Thermogravimetric analysis (TGA) was performed on a TA instrument Q50, at a scan rate of 10 °C/min. The temperature was from room temperature up to 800 °C under nitrogen atmosphere.
Electrochemical measurements were performed on Arbin Instruments (MSTAT4+, USA) at room temperature.
Figure 8B(a) shows the CV of 1.0 mM DA in 0.1 M phosphate buffer solution (pH 7) at ITO. TS–PEG–MNPs were added to the electrolyte solution containing 1.0 mM DA. Then the MNPs were absorbed onto ITO by using a magnet and the CV was obtained (Fig. 8B(b)). The oxidation peak current enhanced obviously by comparing curve b with curve a. This behavior is attributed to the electrocatalytic effect of MNPs . In another experiment, β-CD–PEG–MNPs were added to the electrolyte solution containing 1.0 mM DA and stirred for 10 min. Then β-CD–PEG–MNPs were absorbed onto ITO by an exterior magnet and the CV was obtained (Fig. 8B(c)). The oxidation peak current is higher than curve b. This result must be in accordance with the fact that the DA apparent concentration in curve c is much higher than the bulk concentration owing to the formation of inclusion complex between β-CD and DA . Therefore, due to both the electrocatalytic effect of MNPs and host–guest effect of β-CD to DA, β-CD–PEG–MNPs modified electrode can detect DA sensitivity with the assistance of an exterior magnet.

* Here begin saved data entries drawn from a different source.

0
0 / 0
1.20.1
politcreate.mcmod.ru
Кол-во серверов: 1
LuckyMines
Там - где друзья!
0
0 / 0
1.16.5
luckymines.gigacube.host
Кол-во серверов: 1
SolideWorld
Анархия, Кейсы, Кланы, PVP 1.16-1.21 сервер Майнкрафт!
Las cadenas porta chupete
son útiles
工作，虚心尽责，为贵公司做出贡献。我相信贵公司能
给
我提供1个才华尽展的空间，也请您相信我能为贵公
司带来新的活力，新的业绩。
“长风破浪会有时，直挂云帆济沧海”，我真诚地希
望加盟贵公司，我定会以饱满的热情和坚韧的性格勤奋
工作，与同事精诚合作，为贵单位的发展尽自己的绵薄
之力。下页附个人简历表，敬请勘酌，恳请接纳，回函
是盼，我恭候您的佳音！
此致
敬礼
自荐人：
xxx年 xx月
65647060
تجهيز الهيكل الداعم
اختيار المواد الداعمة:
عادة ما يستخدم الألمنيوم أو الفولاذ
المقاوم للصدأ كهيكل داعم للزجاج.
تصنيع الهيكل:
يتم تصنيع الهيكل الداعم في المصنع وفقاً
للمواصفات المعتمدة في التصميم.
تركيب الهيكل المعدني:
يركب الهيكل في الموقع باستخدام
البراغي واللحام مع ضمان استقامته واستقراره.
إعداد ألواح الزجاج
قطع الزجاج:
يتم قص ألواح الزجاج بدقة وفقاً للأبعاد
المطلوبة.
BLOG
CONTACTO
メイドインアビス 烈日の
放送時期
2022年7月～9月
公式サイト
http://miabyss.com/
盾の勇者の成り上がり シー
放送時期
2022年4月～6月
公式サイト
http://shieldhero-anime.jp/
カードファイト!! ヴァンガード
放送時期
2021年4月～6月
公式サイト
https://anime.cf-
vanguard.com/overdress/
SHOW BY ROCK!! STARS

In summary, a simple and straightforward synthetic method has been developed for the preparation of β-CD functionalized MNPs that combine magnetic and molecular recognition properties. Various techniques have been utilized to characterize the β-CD functionalized MNPs, and the results showed the desired properties as designed. Its application in magnetic responsive detecting of DA has been demonstrated well. And its detailed application in sensor is under research.
This work was financially supported by the National Nature Science Foundation of China (No. 50673091) and the Nature Science Foundation of Jiangsu Province, China (No. BK20080668).